Thus for each trial/period, this gives a total of 3x2 (3 spatial
median horizontal/vertical position) + 2 = 8 numbers. Each vector
of nine numbers, together with the task number (1-4) attempted in
the trial, constituted a single data-point, were the data-points
corresponding to the two time periods were analysed separately, as
detailed below. Additionally, the eye movement data for each
participant and each feature were standardised, so
between-participants variance decreased by reducing idiosyncrasies
of individual participants.
We sought to predict the task number based on the 9-number input
vector encoding the concurrent eye-data. To this end, we used a
feed forward neural network classifier with one input layer of nine
nodes, one for each input variable, one hidden layer of fifteen
nodes and one output layer of four nodes, one for each type of
task.
We used a rectified linear hidden layer activation function, L2
regularization, and cross-validate the classification algorithm in
the following manner.
First, we collected all data-points corresponding to the given
period, i.e. either the 300ms or the 800ms period. Next, we
separated the data-points corresponding to one of the subjects to
form a 'testing set', with the rest of the data comprised a
'training set'. The latter was used to train the neural network.
During training, each case in the training data was presented to
the model, and the weights of the neural network were adjusted to
fit the (known) true classes of the training cases (i.e. the actual
task numbers). Afterwards, the accuracy of the trained neural
network was evaluated on the previously unseen 'testing set'. In
other words, we predicted the task number from the data of one of
the subjects using a model trained on data from all other subjects.

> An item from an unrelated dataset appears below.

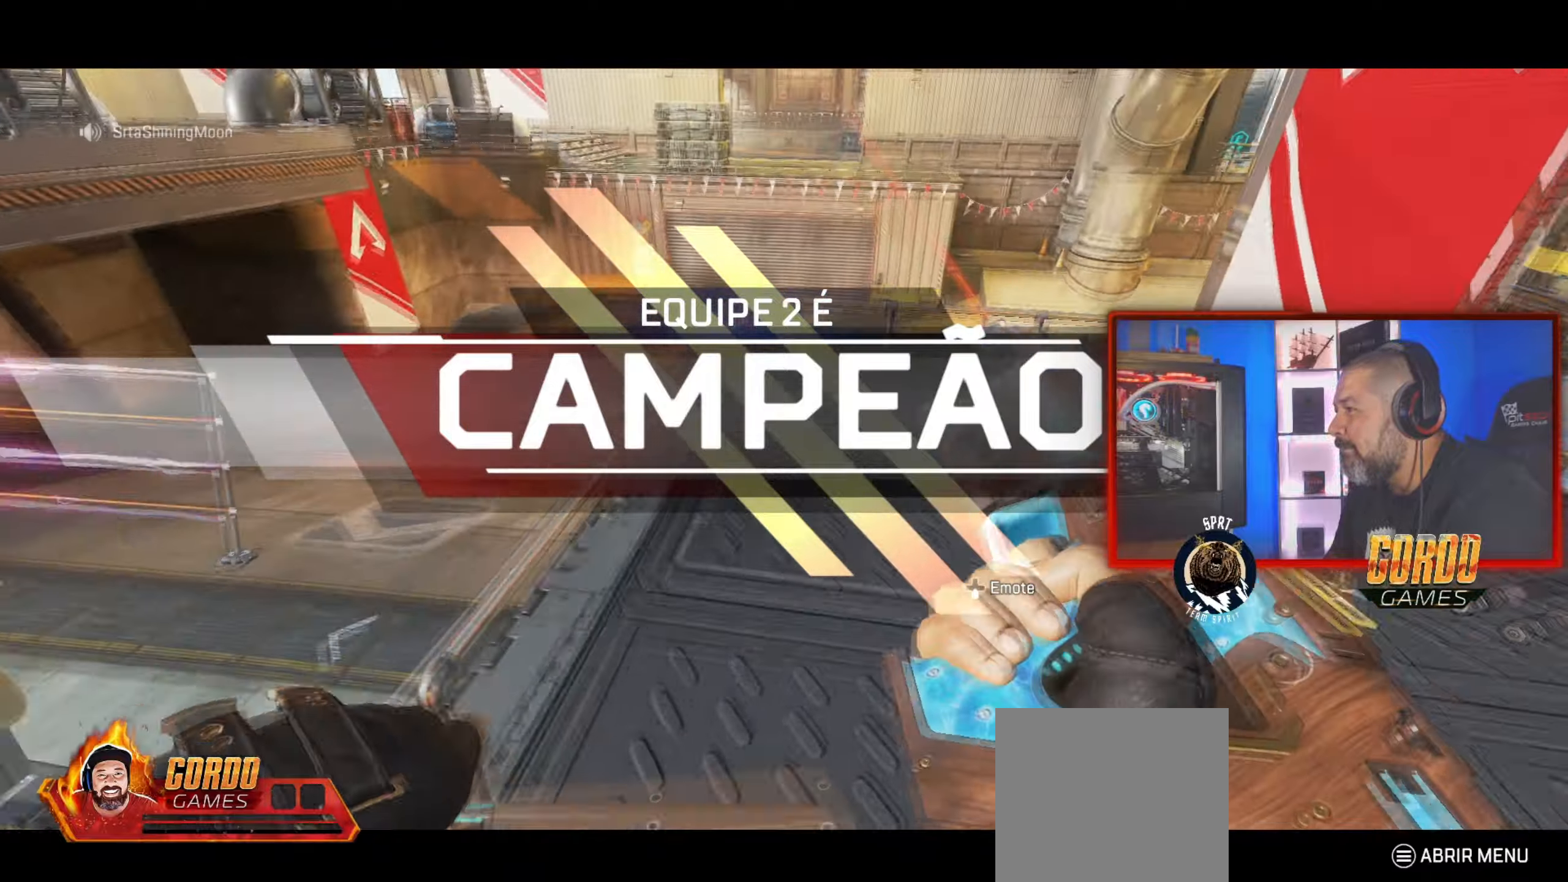
{"dt_ms": 501, "buttons": ["CIRCLE"], "left_stick": "up", "right_stick": "center", "button_events": [[184, "L1", "down"], [317, "L1", "up"]]}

We repeated this process for each of our 148 subjects, and reported
the overall cross-validated classification accuracy, separately for
the 300ms and the 800ms period.
For the fixation cross that preceded the target stimulus, we
achieved accuracy of 34.8% (nonsignificant vs. chance; binomial
test, p<.001) For the target stimulus, we achieved accuracy
of 51.4%, binomial test, p<.001 (for the confusion matrices see
Fig 5). Finally, combining both time periods resulted in 51.5%
classification accuracy (binomial test, p>.001). Additionally,
we compared classification accuracy using three different models:
neural network, support vector machine and gradient boosting trees
(Online Resource 2) and report both overall classification accuracy
and F-scores for each task. We also tried different combinations of
features, to check which contribute the most to the classification
accuracy. Finally, to understand better the result regarding
decoding the task using eye- movement data from the fixation cross
period, we performed correlation analyses of eye-movement data pre-
and post-stimulus presentation. We found significant correlations
between the fixation cross period and the target stimulus period
(at p<.005) for 81 (56%) participants for eye-movement
dispersion, and for 8 (5%) participants for screen coverage.
Discussion
We compared spatial eye-movement patterns for four tasks,
differing along two dimensions: semantic processing (deep vs.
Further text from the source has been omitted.